**ACTIVITY**
The answer must be a single number: how many lines in the entries below contain the word "MECS".

>>>>

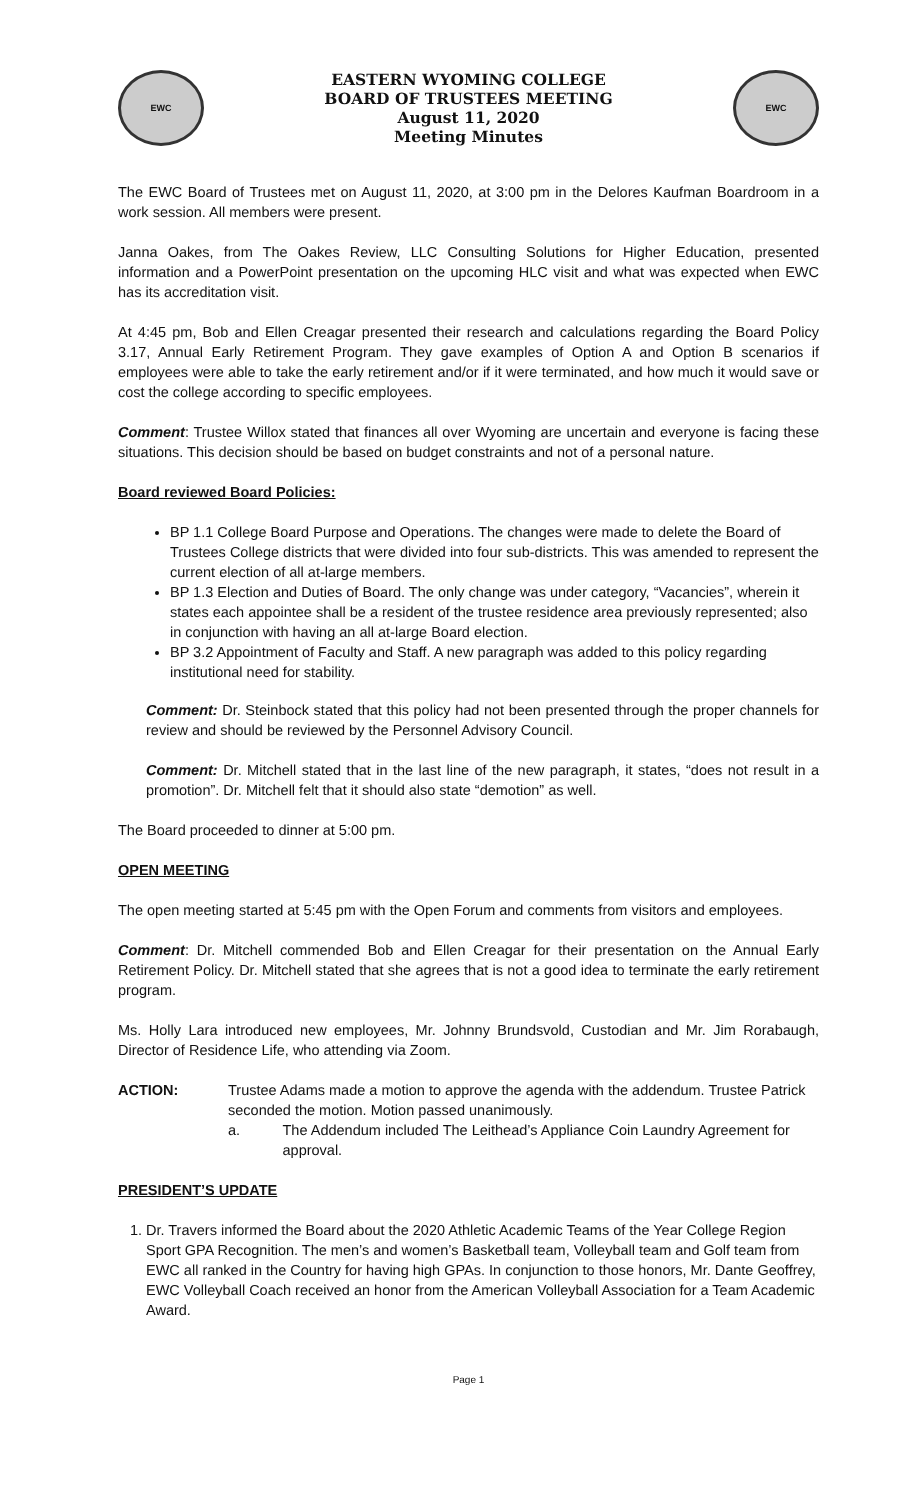EWC
EASTERN WYOMING COLLEGE
BOARD OF TRUSTEES MEETING
August 11, 2020
Meeting Minutes
EWC
The EWC Board of Trustees met on August 11, 2020, at 3:00 pm in the Delores Kaufman Boardroom in a work session. All members were present.
Janna Oakes, from The Oakes Review, LLC Consulting Solutions for Higher Education, presented information and a PowerPoint presentation on the upcoming HLC visit and what was expected when EWC has its accreditation visit.
At 4:45 pm, Bob and Ellen Creagar presented their research and calculations regarding the Board Policy 3.17, Annual Early Retirement Program. They gave examples of Option A and Option B scenarios if employees were able to take the early retirement and/or if it were terminated, and how much it would save or cost the college according to specific employees.
Comment: Trustee Willox stated that finances all over Wyoming are uncertain and everyone is facing these situations. This decision should be based on budget constraints and not of a personal nature.
Board reviewed Board Policies:
BP 1.1 College Board Purpose and Operations. The changes were made to delete the Board of Trustees College districts that were divided into four sub-districts. This was amended to represent the current election of all at-large members.
BP 1.3 Election and Duties of Board. The only change was under category, “Vacancies”, wherein it states each appointee shall be a resident of the trustee residence area previously represented; also in conjunction with having an all at-large Board election.
BP 3.2 Appointment of Faculty and Staff. A new paragraph was added to this policy regarding institutional need for stability.
Comment: Dr. Steinbock stated that this policy had not been presented through the proper channels for review and should be reviewed by the Personnel Advisory Council.
Comment: Dr. Mitchell stated that in the last line of the new paragraph, it states, “does not result in a promotion”. Dr. Mitchell felt that it should also state “demotion” as well.
The Board proceeded to dinner at 5:00 pm.
OPEN MEETING
The open meeting started at 5:45 pm with the Open Forum and comments from visitors and employees.
Comment: Dr. Mitchell commended Bob and Ellen Creagar for their presentation on the Annual Early Retirement Policy. Dr. Mitchell stated that she agrees that is not a good idea to terminate the early retirement program.
Ms. Holly Lara introduced new employees, Mr. Johnny Brundsvold, Custodian and Mr. Jim Rorabaugh, Director of Residence Life, who attending via Zoom.
ACTION: Trustee Adams made a motion to approve the agenda with the addendum. Trustee Patrick seconded the motion. Motion passed unanimously.
a. The Addendum included The Leithead’s Appliance Coin Laundry Agreement for approval.
PRESIDENT’S UPDATE
1. Dr. Travers informed the Board about the 2020 Athletic Academic Teams of the Year College Region Sport GPA Recognition. The men’s and women’s Basketball team, Volleyball team and Golf team from EWC all ranked in the Country for having high GPAs. In conjunction to those honors, Mr. Dante Geoffrey, EWC Volleyball Coach received an honor from the American Volleyball Association for a Team Academic Award.
Page 1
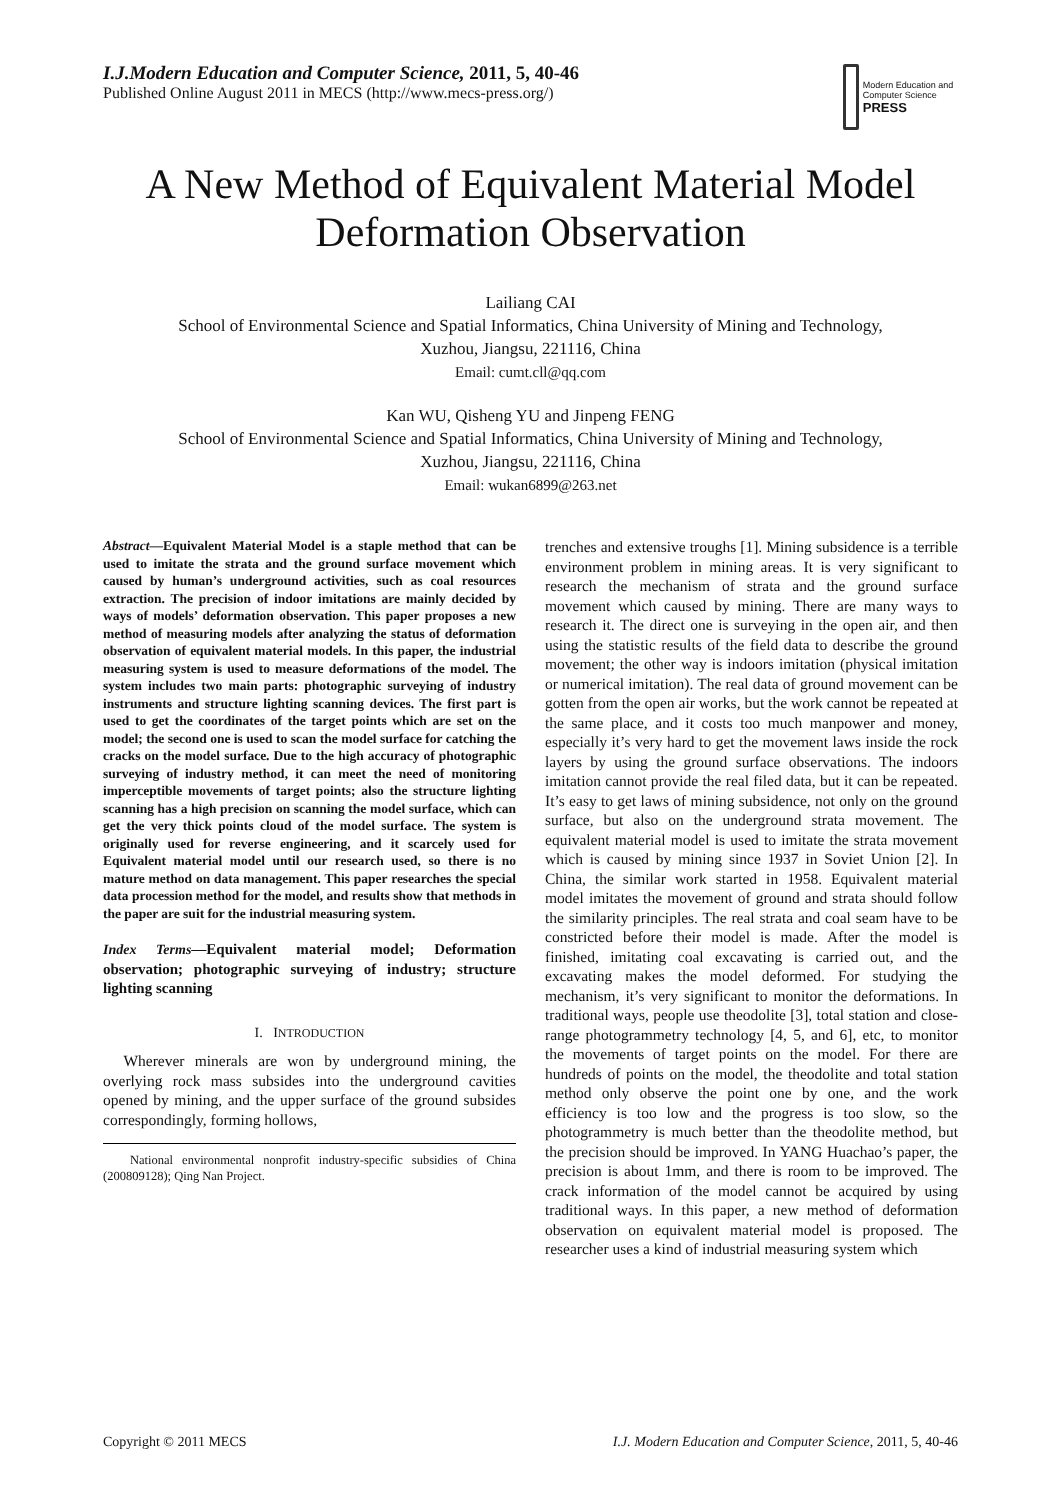I.J.Modern Education and Computer Science, 2011, 5, 40-46
Published Online August 2011 in MECS (http://www.mecs-press.org/)
Modern Education and Computer Science PRESS
A New Method of Equivalent Material Model
Deformation Observation
Lailiang CAI
School of Environmental Science and Spatial Informatics, China University of Mining and Technology,
Xuzhou, Jiangsu, 221116, China
Email: cumt.cll@qq.com
Kan WU, Qisheng YU and Jinpeng FENG
School of Environmental Science and Spatial Informatics, China University of Mining and Technology,
Xuzhou, Jiangsu, 221116, China
Email: wukan6899@263.net
Abstract—Equivalent Material Model is a staple method that can be used to imitate the strata and the ground surface movement which caused by human’s underground activities, such as coal resources extraction. The precision of indoor imitations are mainly decided by ways of models’ deformation observation. This paper proposes a new method of measuring models after analyzing the status of deformation observation of equivalent material models. In this paper, the industrial measuring system is used to measure deformations of the model. The system includes two main parts: photographic surveying of industry instruments and structure lighting scanning devices. The first part is used to get the coordinates of the target points which are set on the model; the second one is used to scan the model surface for catching the cracks on the model surface. Due to the high accuracy of photographic surveying of industry method, it can meet the need of monitoring imperceptible movements of target points; also the structure lighting scanning has a high precision on scanning the model surface, which can get the very thick points cloud of the model surface. The system is originally used for reverse engineering, and it scarcely used for Equivalent material model until our research used, so there is no mature method on data management. This paper researches the special data procession method for the model, and results show that methods in the paper are suit for the industrial measuring system.
Index Terms—Equivalent material model; Deformation observation; photographic surveying of industry; structure lighting scanning
I. INTRODUCTION
Wherever minerals are won by underground mining, the overlying rock mass subsides into the underground cavities opened by mining, and the upper surface of the ground subsides correspondingly, forming hollows,
National environmental nonprofit industry-specific subsidies of China (200809128); Qing Nan Project.
trenches and extensive troughs [1]. Mining subsidence is a terrible environment problem in mining areas. It is very significant to research the mechanism of strata and the ground surface movement which caused by mining. There are many ways to research it. The direct one is surveying in the open air, and then using the statistic results of the field data to describe the ground movement; the other way is indoors imitation (physical imitation or numerical imitation). The real data of ground movement can be gotten from the open air works, but the work cannot be repeated at the same place, and it costs too much manpower and money, especially it’s very hard to get the movement laws inside the rock layers by using the ground surface observations. The indoors imitation cannot provide the real filed data, but it can be repeated. It’s easy to get laws of mining subsidence, not only on the ground surface, but also on the underground strata movement. The equivalent material model is used to imitate the strata movement which is caused by mining since 1937 in Soviet Union [2]. In China, the similar work started in 1958. Equivalent material model imitates the movement of ground and strata should follow the similarity principles. The real strata and coal seam have to be constricted before their model is made. After the model is finished, imitating coal excavating is carried out, and the excavating makes the model deformed. For studying the mechanism, it’s very significant to monitor the deformations. In traditional ways, people use theodolite [3], total station and close-range photogrammetry technology [4, 5, and 6], etc, to monitor the movements of target points on the model. For there are hundreds of points on the model, the theodolite and total station method only observe the point one by one, and the work efficiency is too low and the progress is too slow, so the photogrammetry is much better than the theodolite method, but the precision should be improved. In YANG Huachao’s paper, the precision is about 1mm, and there is room to be improved. The crack information of the model cannot be acquired by using traditional ways. In this paper, a new method of deformation observation on equivalent material model is proposed. The researcher uses a kind of industrial measuring system which
Copyright © 2011 MECS I.J. Modern Education and Computer Science, 2011, 5, 40-46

<<<<

**OUTPUT**
2